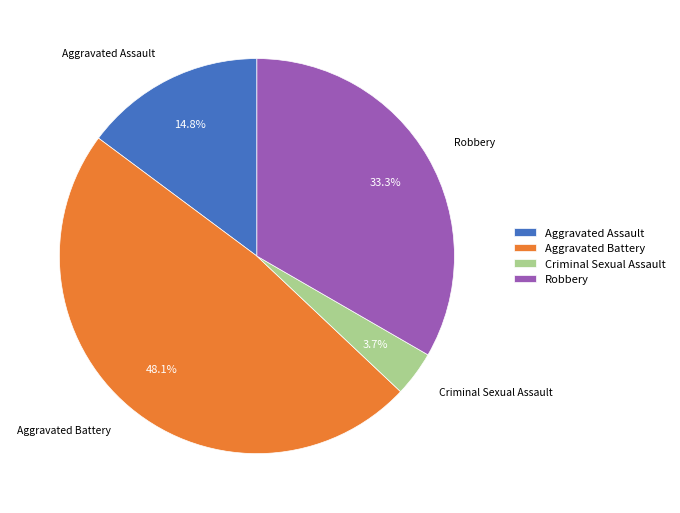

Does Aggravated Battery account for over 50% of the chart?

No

==

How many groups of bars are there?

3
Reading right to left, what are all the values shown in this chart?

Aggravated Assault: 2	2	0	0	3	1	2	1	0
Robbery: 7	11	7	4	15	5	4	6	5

* Exercise directions *
Identify each line in the listing above that contains the word "chart" and copy those lines in full.

* Final answer *
Does Aggravated Battery account for over 50% of the chart?
Reading right to left, what are all the values shown in this chart?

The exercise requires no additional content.